We already see how the AI bot known as “ChatGPT” has already evolved so much: it can write essays, solve homework, help research and even write code. In fact, today my college professor told us at our object-oriented programming course that he told ChatGPT to solve our C++ exam subjects and it got an 8/10.

With these we wonder – how far can technology get when it comes to online seduction? What if ChatGPT, or a similar bot, can make an impression of such a realistic social interaction that you could never trust any written interaction with strangers unless you see their webcam? We know that it is already possible, but only for short-term social interaction, but what if these bots evolve enough that they will be able to hold online friendships for months or years upon end, remembering all the details of the past conversations?

This is why I make a prediction that in 5-10 years, it will become impossible to hit on people by chatting them up on Tinder, Facebook, Instagram or any social media that functions by text. The fear is not that the person you are talking to is a bot – the fear will be that they will be a human using a bot.
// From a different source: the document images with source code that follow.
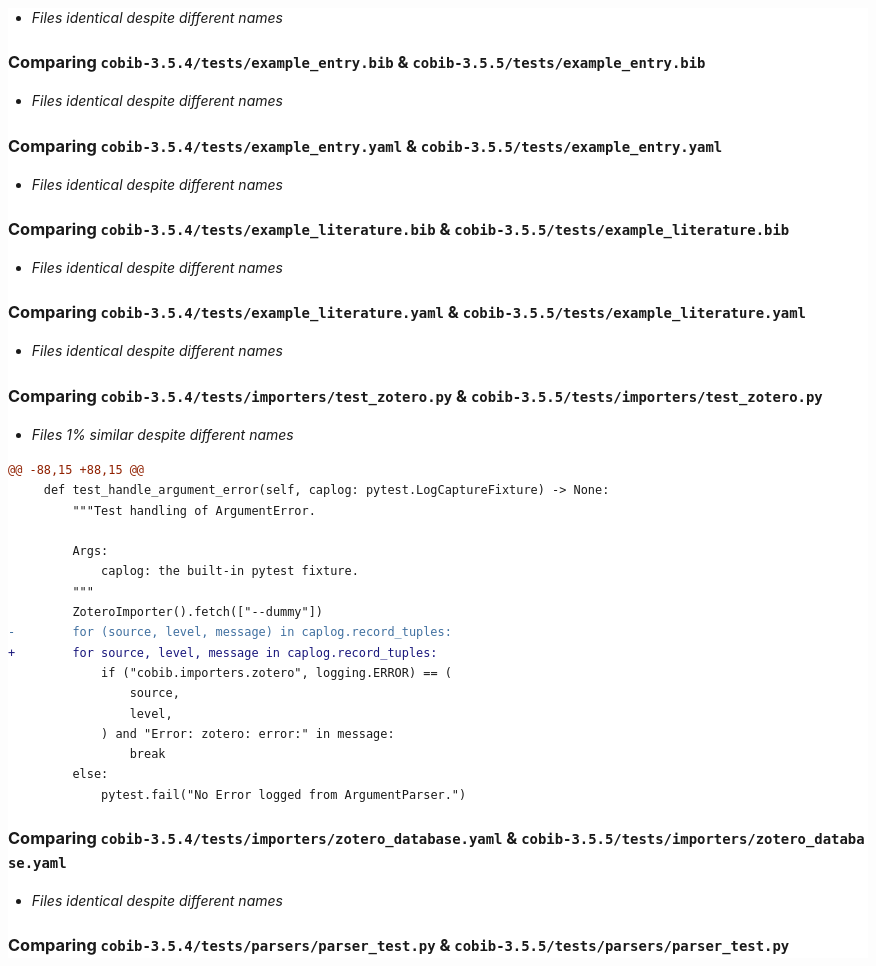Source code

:  * *Files identical despite different names*

### Comparing `cobib-3.5.4/tests/example_entry.bib` & `cobib-3.5.5/tests/example_entry.bib`

 * *Files identical despite different names*

### Comparing `cobib-3.5.4/tests/example_entry.yaml` & `cobib-3.5.5/tests/example_entry.yaml`

 * *Files identical despite different names*

### Comparing `cobib-3.5.4/tests/example_literature.bib` & `cobib-3.5.5/tests/example_literature.bib`

 * *Files identical despite different names*

### Comparing `cobib-3.5.4/tests/example_literature.yaml` & `cobib-3.5.5/tests/example_literature.yaml`

 * *Files identical despite different names*

### Comparing `cobib-3.5.4/tests/importers/test_zotero.py` & `cobib-3.5.5/tests/importers/test_zotero.py`

 * *Files 1% similar despite different names*

```diff
@@ -88,15 +88,15 @@
     def test_handle_argument_error(self, caplog: pytest.LogCaptureFixture) -> None:
         """Test handling of ArgumentError.
 
         Args:
             caplog: the built-in pytest fixture.
         """
         ZoteroImporter().fetch(["--dummy"])
-        for (source, level, message) in caplog.record_tuples:
+        for source, level, message in caplog.record_tuples:
             if ("cobib.importers.zotero", logging.ERROR) == (
                 source,
                 level,
             ) and "Error: zotero: error:" in message:
                 break
         else:
             pytest.fail("No Error logged from ArgumentParser.")
```

### Comparing `cobib-3.5.4/tests/importers/zotero_database.yaml` & `cobib-3.5.5/tests/importers/zotero_database.yaml`

 * *Files identical despite different names*

### Comparing `cobib-3.5.4/tests/parsers/parser_test.py` & `cobib-3.5.5/tests/parsers/parser_test.py`


 [3.5.4]: https://gitlab.com/mrossinek/cobib/-/compare/v3.5.4
 [3.5.3]: https://gitlab.com/mrossinek/cobib/-/compare/v3.5.3
 [3.5.2]: https://gitlab.com/mrossinek/cobib/-/compare/v3.5.2
 [3.5.1]: https://gitlab.com/mrossinek/cobib/-/compare/v3.5.1
 [3.5.0]: https://gitlab.com/mrossinek/cobib/-/compare/v3.5.0
 [3.4.0]: https://gitlab.com/mrossinek/cobib/-/compare/v3.4.0
 [3.3.2]: https://gitlab.com/mrossinek/cobib/-/compare/v3.3.2
 [3.5.4]: https://gitlab.com/mrossinek/cobib/-/compare/v3.5.4
 [3.5.3]: https://gitlab.com/mrossinek/cobib/-/compare/v3.5.3
 [3.5.2]: https://gitlab.com/mrossinek/cobib/-/compare/v3.5.2
 [3.5.1]: https://gitlab.com/mrossinek/cobib/-/compare/v3.5.1
 [3.5.0]: https://gitlab.com/mrossinek/cobib/-/compare/v3.5.0
 [3.4.0]: https://gitlab.com/mrossinek/cobib/-/compare/v3.4.0
 [3.3.2]: https://gitlab.com/mrossinek/cobib/-/compare/v3.3.2
 [3.5.4]: https://gitlab.com/mrossinek/cobib/-/compare/v3.5.4
 [3.5.3]: https://gitlab.com/mrossinek/cobib/-/compare/v3.5.3
 [3.5.2]: https://gitlab.com/mrossinek/cobib/-/compare/v3.5.2
 [3.5.1]: https://gitlab.com/mrossinek/cobib/-/compare/v3.5.1
 [3.5.0]: https://gitlab.com/mrossinek/cobib/-/compare/v3.5.0
 [3.4.0]: https://gitlab.com/mrossinek/cobib/-/compare/v3.4.0
 [3.3.2]: https://gitlab.com/mrossinek/cobib/-/compare/v3.3.2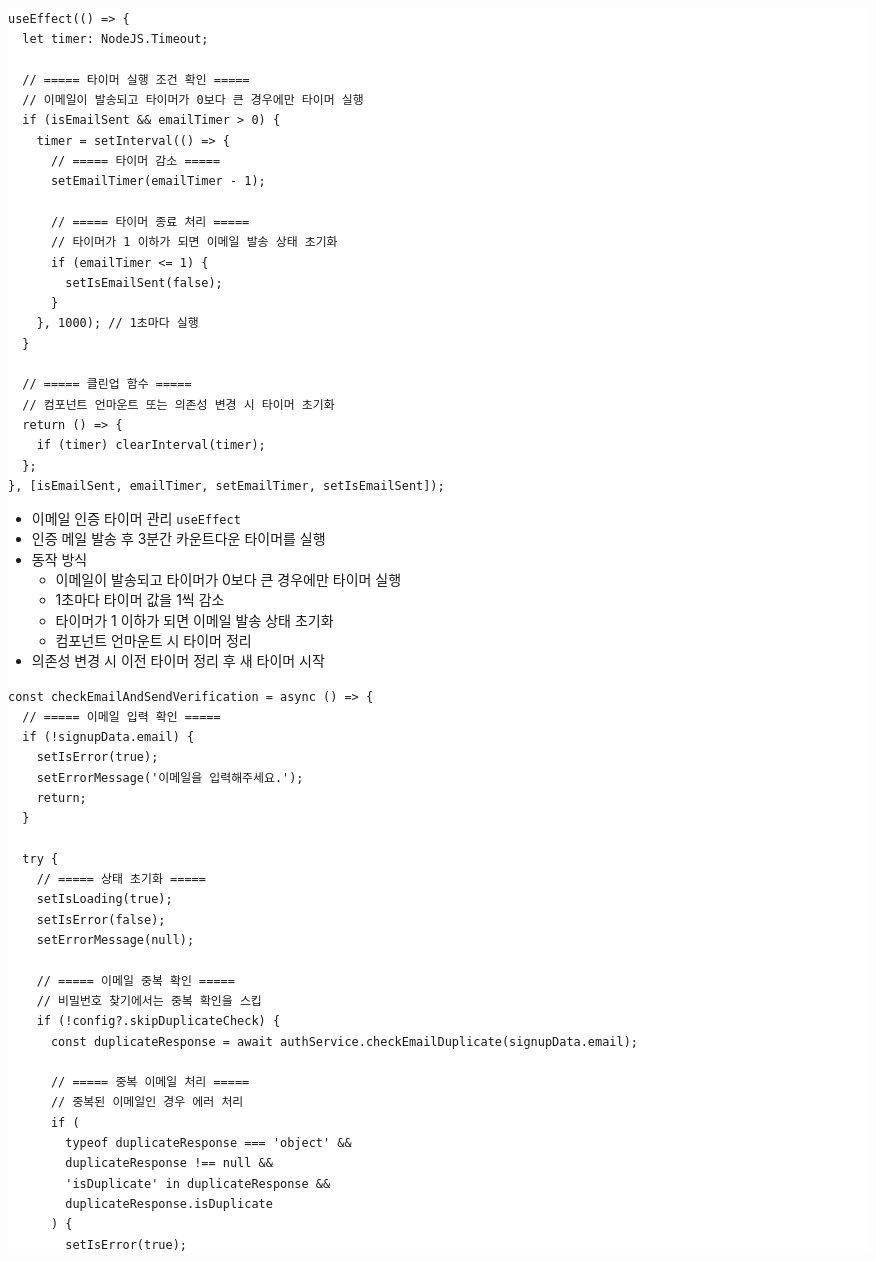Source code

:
 ```tsx
useEffect(() => {
  let timer: NodeJS.Timeout;

  // ===== 타이머 실행 조건 확인 =====
  // 이메일이 발송되고 타이머가 0보다 큰 경우에만 타이머 실행
  if (isEmailSent && emailTimer > 0) {
    timer = setInterval(() => {
      // ===== 타이머 감소 =====
      setEmailTimer(emailTimer - 1);

      // ===== 타이머 종료 처리 =====
      // 타이머가 1 이하가 되면 이메일 발송 상태 초기화
      if (emailTimer <= 1) {
        setIsEmailSent(false);
      }
    }, 1000); // 1초마다 실행
  }

  // ===== 클린업 함수 =====
  // 컴포넌트 언마운트 또는 의존성 변경 시 타이머 초기화
  return () => {
    if (timer) clearInterval(timer);
  };
}, [isEmailSent, emailTimer, setEmailTimer, setIsEmailSent]);
```

- 이메일 인증 타이머 관리 `useEffect`
- 인증 메일 발송 후 3분간 카운트다운 타이머를 실행
- 동작 방식
  - 이메일이 발송되고 타이머가 0보다 큰 경우에만 타이머 실행
  - 1초마다 타이머 값을 1씩 감소
  - 타이머가 1 이하가 되면 이메일 발송 상태 초기화
  - 컴포넌트 언마운트 시 타이머 정리
- 의존성 변경 시 이전 타이머 정리 후 새 타이머 시작

```tsx
const checkEmailAndSendVerification = async () => {
  // ===== 이메일 입력 확인 =====
  if (!signupData.email) {
    setIsError(true);
    setErrorMessage('이메일을 입력해주세요.');
    return;
  }

  try {
    // ===== 상태 초기화 =====
    setIsLoading(true);
    setIsError(false);
    setErrorMessage(null);

    // ===== 이메일 중복 확인 =====
    // 비밀번호 찾기에서는 중복 확인을 스킵
    if (!config?.skipDuplicateCheck) {
      const duplicateResponse = await authService.checkEmailDuplicate(signupData.email);

      // ===== 중복 이메일 처리 =====
      // 중복된 이메일인 경우 에러 처리
      if (
        typeof duplicateResponse === 'object' &&
        duplicateResponse !== null &&
        'isDuplicate' in duplicateResponse &&
        duplicateResponse.isDuplicate
      ) {
        setIsError(true);
```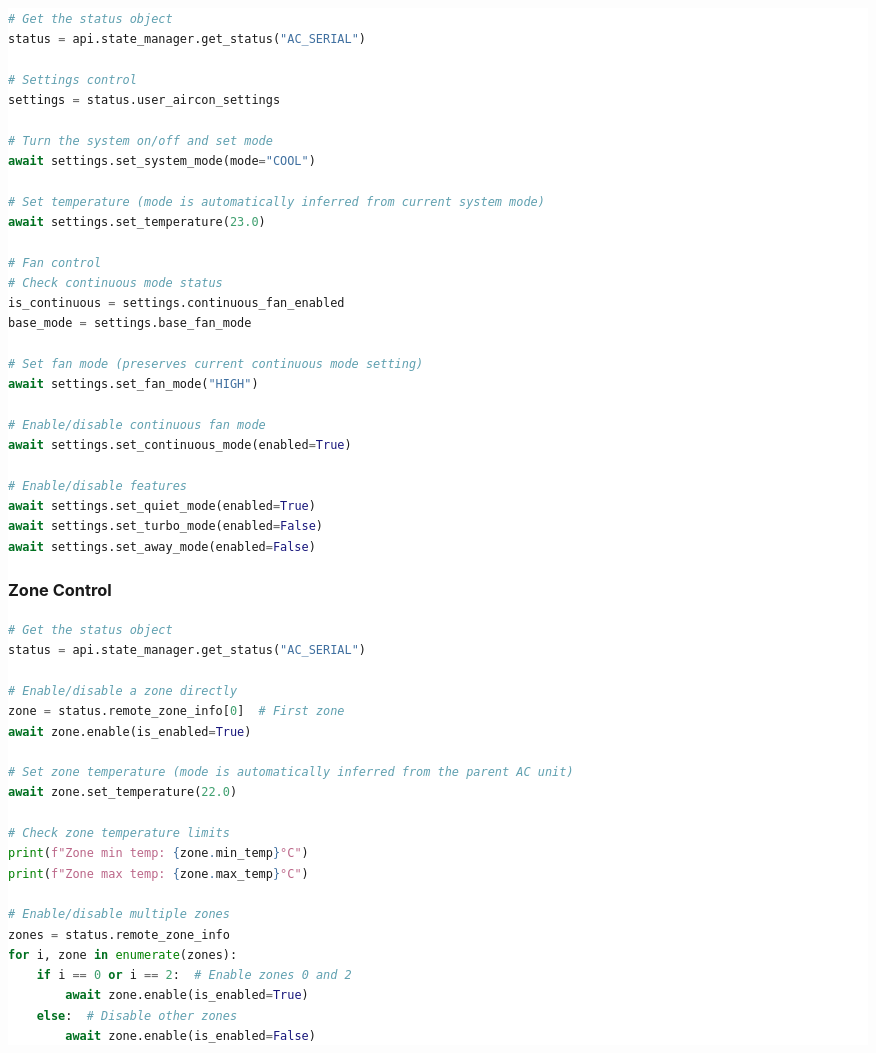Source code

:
 ```python
# Get the status object
status = api.state_manager.get_status("AC_SERIAL")

# Settings control
settings = status.user_aircon_settings

# Turn the system on/off and set mode
await settings.set_system_mode(mode="COOL")

# Set temperature (mode is automatically inferred from current system mode)
await settings.set_temperature(23.0)

# Fan control
# Check continuous mode status
is_continuous = settings.continuous_fan_enabled
base_mode = settings.base_fan_mode

# Set fan mode (preserves current continuous mode setting)
await settings.set_fan_mode("HIGH")

# Enable/disable continuous fan mode
await settings.set_continuous_mode(enabled=True)

# Enable/disable features
await settings.set_quiet_mode(enabled=True)
await settings.set_turbo_mode(enabled=False)
await settings.set_away_mode(enabled=False)
```

### Zone Control

```python
# Get the status object
status = api.state_manager.get_status("AC_SERIAL")

# Enable/disable a zone directly
zone = status.remote_zone_info[0]  # First zone
await zone.enable(is_enabled=True)

# Set zone temperature (mode is automatically inferred from the parent AC unit)
await zone.set_temperature(22.0)

# Check zone temperature limits
print(f"Zone min temp: {zone.min_temp}°C")
print(f"Zone max temp: {zone.max_temp}°C")

# Enable/disable multiple zones
zones = status.remote_zone_info
for i, zone in enumerate(zones):
    if i == 0 or i == 2:  # Enable zones 0 and 2
        await zone.enable(is_enabled=True)
    else:  # Disable other zones
        await zone.enable(is_enabled=False)
```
Imagine this: I see a hot girl on Instagram, I input into ChatGPT a few personal details about myself and about herself, and then I tell ChatGPT to go seduce her. Then I, the real human, will simply see the conversation unfold under my eyes while ChatGPT does all the work.

But what if she does the same? What if she’s also a human using a bot? She will see me and also use ChatGPT to respond to my conversation in the same way.

I will be behind my screen, watching the conversation unfold, and thinking: “Hah, she actually fell for it! She’s actually texting me while I’m letting the AI do all the work!”. And she will be behind her own screen, watching the conversation unfold and thinking: “Hah, he actually fell for it? He’s actually texting me while I’m letting the AI do all the work!”.

But, behind this illusion, what if we both fall in love, and I actually fall in love with the way “she” texts me, not knowing that it’s a robot talking to “me”, and she falls in love with the way “I” text her, not knowing that it’s a robot talking to “her”? And we both fall in love with “each other” without ever exchanging a word, when it’s just two robots doing all the talking? The future is now. And the more terrifying question is – how much of this hypothetical scenario is simply the more upfront and “extreme” version of what we were already doing anyway in real life?